_Work to be completed_
One line at a time, check the entries below for the word "numéro", and copy each line that has it.

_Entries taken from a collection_
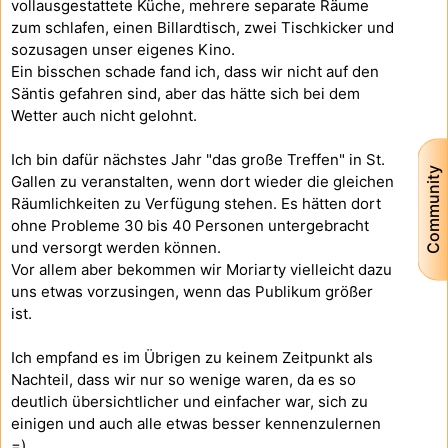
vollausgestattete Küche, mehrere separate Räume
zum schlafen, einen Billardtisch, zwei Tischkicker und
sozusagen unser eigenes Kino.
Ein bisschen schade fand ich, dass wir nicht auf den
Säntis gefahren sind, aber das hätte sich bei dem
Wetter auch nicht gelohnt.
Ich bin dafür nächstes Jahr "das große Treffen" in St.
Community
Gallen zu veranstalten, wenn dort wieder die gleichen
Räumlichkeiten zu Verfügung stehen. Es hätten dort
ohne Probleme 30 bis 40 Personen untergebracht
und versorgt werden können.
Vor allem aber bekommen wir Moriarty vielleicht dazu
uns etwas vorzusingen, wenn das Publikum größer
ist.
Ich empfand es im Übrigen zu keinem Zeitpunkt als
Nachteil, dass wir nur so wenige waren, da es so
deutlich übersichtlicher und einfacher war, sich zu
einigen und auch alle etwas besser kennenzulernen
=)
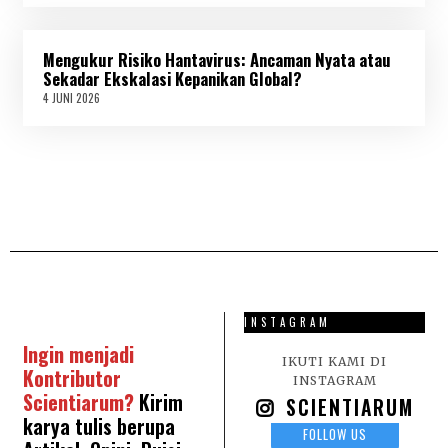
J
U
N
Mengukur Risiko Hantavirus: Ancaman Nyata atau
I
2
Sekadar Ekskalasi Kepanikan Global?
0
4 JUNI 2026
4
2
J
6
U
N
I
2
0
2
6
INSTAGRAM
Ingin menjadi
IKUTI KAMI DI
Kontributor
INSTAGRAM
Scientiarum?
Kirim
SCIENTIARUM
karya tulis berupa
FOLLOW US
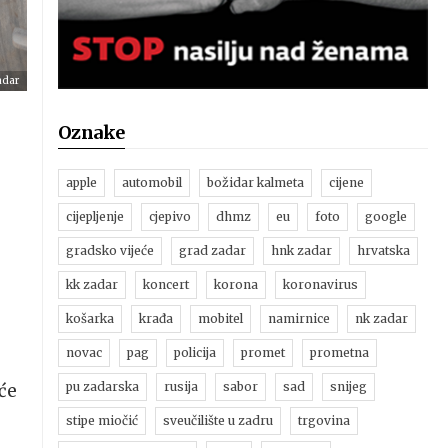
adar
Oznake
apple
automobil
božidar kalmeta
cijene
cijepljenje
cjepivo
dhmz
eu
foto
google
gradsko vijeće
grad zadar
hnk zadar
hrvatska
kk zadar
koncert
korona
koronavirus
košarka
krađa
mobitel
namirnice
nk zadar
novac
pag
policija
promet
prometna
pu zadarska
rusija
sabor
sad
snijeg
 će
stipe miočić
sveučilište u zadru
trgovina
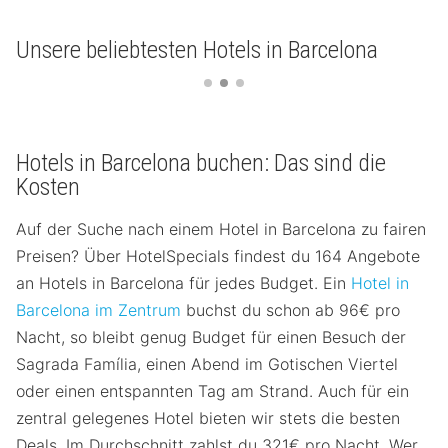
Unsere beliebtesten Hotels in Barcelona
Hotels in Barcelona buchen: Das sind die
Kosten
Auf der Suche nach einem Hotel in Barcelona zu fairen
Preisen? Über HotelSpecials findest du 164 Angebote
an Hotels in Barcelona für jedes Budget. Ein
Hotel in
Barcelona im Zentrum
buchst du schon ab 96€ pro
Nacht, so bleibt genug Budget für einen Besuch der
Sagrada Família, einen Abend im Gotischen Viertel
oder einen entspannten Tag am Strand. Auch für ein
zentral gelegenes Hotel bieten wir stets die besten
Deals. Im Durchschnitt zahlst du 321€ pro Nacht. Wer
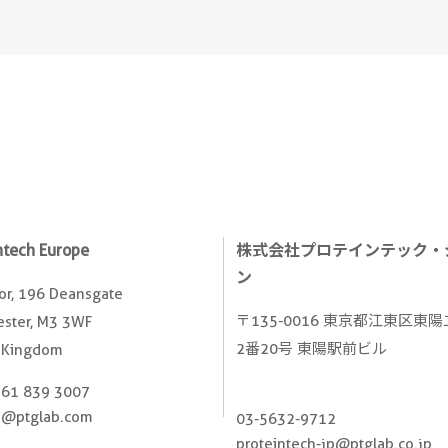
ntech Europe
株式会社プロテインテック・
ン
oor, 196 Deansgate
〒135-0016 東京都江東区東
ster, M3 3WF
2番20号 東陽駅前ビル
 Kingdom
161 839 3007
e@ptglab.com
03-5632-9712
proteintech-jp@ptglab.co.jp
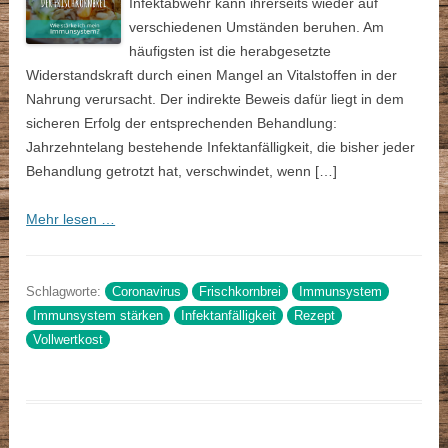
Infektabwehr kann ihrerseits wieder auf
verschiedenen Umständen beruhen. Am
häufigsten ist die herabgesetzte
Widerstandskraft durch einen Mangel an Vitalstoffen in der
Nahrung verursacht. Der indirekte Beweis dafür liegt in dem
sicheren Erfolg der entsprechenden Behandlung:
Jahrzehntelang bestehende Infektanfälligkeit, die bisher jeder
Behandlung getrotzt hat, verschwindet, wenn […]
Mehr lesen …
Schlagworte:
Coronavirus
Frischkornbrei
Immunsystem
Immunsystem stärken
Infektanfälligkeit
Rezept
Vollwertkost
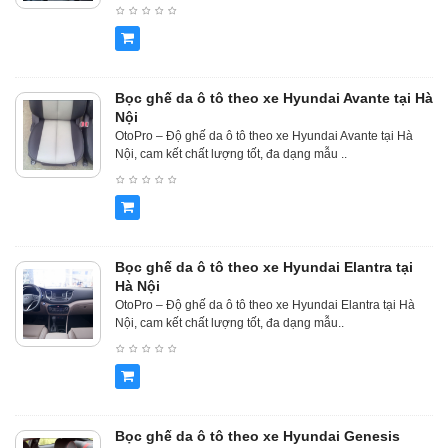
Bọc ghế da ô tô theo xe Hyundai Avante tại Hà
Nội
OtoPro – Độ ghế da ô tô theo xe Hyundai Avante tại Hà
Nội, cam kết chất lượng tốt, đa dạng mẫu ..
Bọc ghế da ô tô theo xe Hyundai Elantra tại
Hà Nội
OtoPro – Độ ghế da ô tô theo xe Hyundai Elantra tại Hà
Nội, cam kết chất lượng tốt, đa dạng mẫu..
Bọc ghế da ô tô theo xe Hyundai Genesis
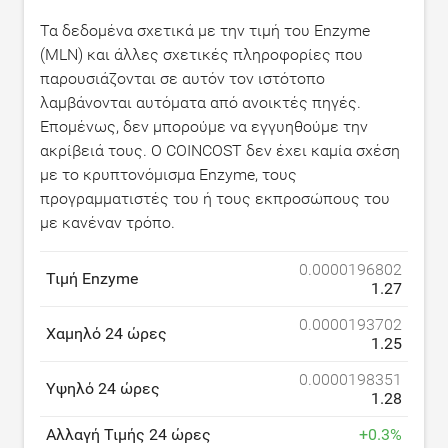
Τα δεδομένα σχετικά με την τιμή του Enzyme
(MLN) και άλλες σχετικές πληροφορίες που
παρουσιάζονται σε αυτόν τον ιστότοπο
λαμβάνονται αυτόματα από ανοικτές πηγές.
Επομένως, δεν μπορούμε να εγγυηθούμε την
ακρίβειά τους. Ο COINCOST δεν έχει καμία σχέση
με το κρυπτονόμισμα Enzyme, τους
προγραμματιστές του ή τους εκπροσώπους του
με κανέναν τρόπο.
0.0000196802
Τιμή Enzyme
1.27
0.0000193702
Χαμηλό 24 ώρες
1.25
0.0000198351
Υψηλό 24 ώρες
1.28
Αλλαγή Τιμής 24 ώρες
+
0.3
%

--

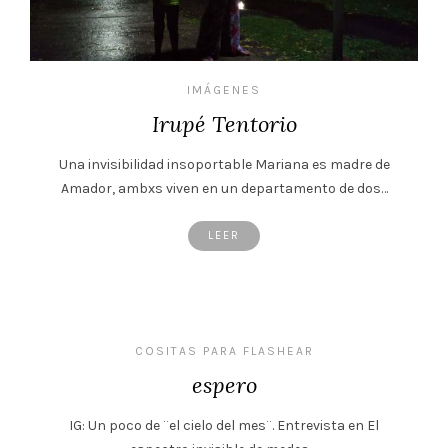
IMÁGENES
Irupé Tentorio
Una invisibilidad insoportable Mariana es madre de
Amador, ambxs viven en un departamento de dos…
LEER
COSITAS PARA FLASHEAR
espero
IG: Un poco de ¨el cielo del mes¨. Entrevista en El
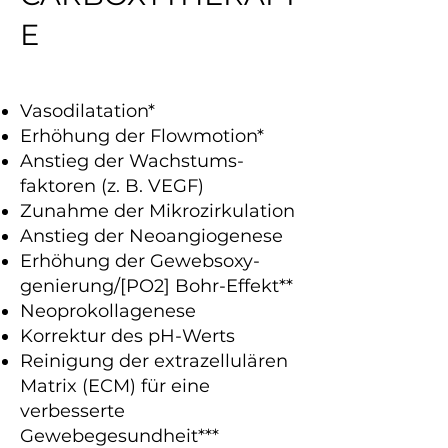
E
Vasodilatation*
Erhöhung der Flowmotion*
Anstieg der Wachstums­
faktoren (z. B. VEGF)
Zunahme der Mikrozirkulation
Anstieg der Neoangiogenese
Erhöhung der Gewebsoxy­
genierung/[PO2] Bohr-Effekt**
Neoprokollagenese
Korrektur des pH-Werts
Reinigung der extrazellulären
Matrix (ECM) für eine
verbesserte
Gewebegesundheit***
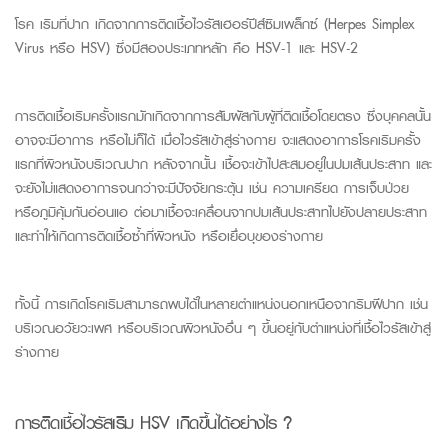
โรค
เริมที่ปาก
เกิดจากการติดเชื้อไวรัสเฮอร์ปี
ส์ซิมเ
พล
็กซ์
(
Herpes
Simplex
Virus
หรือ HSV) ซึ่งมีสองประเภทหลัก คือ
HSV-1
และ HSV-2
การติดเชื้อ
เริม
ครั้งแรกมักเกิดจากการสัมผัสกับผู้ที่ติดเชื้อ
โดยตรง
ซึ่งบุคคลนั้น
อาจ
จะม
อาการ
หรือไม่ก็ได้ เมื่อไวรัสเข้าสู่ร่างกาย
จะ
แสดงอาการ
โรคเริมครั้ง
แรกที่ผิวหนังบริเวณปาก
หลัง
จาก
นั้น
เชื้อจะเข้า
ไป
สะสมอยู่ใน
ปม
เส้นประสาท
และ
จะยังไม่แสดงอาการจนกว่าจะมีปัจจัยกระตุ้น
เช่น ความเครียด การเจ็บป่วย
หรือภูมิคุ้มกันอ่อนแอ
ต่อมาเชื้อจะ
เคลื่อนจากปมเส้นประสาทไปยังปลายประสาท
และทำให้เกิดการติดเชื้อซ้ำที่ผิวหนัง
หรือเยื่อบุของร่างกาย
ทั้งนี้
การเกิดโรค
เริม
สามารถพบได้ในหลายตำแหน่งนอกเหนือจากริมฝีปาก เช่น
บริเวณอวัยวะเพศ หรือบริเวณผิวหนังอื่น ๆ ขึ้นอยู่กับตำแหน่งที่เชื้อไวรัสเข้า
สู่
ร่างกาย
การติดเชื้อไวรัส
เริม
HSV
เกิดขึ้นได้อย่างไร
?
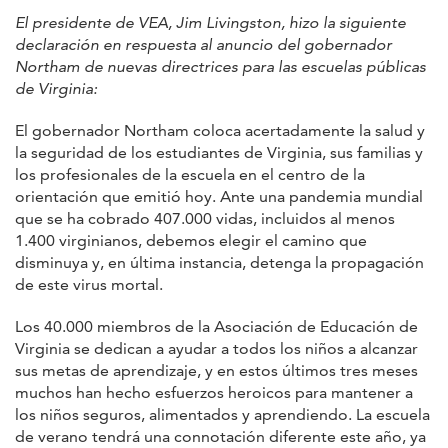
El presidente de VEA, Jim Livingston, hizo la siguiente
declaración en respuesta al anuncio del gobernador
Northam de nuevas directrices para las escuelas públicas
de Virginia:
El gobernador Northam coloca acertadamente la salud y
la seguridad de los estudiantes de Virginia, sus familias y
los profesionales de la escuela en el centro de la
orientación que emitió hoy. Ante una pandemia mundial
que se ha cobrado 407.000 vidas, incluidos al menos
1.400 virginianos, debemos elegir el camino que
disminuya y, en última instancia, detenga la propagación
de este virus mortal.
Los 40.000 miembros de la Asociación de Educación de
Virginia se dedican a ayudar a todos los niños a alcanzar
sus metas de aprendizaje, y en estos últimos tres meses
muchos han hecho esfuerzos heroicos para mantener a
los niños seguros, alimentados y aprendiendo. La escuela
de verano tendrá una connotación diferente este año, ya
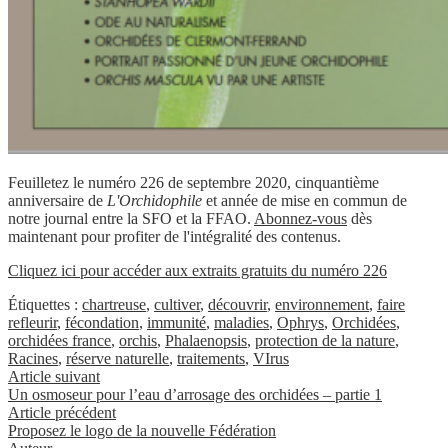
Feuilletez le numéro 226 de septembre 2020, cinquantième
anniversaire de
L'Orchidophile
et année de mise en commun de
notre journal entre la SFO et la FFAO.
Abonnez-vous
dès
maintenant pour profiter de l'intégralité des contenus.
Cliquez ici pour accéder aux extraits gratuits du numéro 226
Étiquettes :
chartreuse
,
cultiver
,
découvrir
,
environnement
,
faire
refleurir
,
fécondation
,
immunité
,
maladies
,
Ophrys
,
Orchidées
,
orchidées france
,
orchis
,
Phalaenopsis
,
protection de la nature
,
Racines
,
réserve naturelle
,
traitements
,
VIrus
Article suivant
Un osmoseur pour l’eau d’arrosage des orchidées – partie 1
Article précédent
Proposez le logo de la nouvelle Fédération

* * *

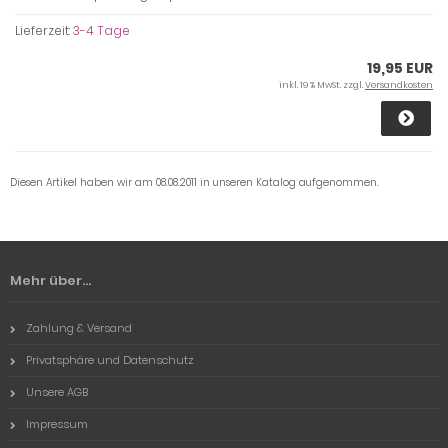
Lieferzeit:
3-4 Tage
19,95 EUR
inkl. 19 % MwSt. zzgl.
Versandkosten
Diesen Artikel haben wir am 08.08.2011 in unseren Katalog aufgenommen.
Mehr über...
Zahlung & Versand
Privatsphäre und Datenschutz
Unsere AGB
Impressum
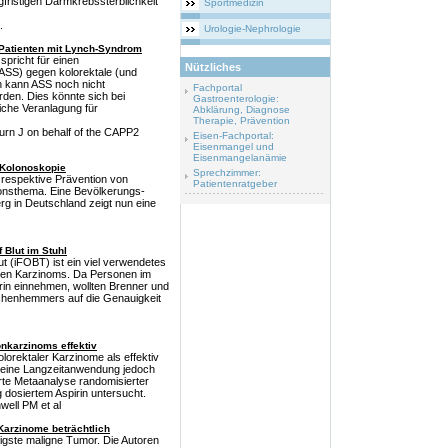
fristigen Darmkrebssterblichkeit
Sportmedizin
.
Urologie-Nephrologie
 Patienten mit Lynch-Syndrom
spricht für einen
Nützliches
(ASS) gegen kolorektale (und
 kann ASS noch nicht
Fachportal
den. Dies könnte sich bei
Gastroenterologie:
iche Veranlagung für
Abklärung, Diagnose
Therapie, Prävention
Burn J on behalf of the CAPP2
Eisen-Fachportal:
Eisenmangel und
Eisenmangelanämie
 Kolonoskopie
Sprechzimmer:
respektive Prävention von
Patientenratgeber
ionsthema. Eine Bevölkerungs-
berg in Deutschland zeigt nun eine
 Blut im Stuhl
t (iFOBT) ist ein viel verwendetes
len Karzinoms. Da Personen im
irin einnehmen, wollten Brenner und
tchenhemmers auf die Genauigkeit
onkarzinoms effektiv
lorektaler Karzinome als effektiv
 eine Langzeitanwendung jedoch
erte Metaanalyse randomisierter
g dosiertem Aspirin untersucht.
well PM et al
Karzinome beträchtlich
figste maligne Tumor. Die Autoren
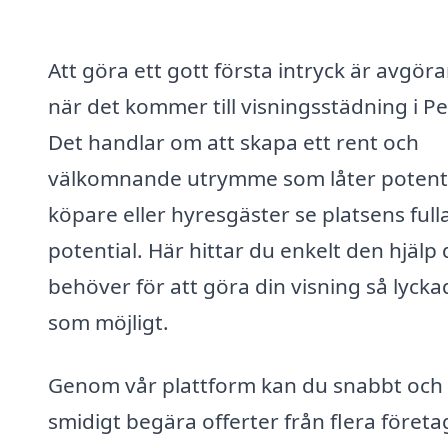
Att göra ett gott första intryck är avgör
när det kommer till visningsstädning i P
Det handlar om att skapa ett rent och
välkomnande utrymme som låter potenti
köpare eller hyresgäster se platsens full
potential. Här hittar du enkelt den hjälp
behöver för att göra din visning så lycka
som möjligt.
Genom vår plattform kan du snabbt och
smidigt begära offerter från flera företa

_Completed exercise_
Feuilletez le numéro 226 de septembre 2020, cinquantième
Cliquez ici pour accéder aux extraits gratuits du numéro 226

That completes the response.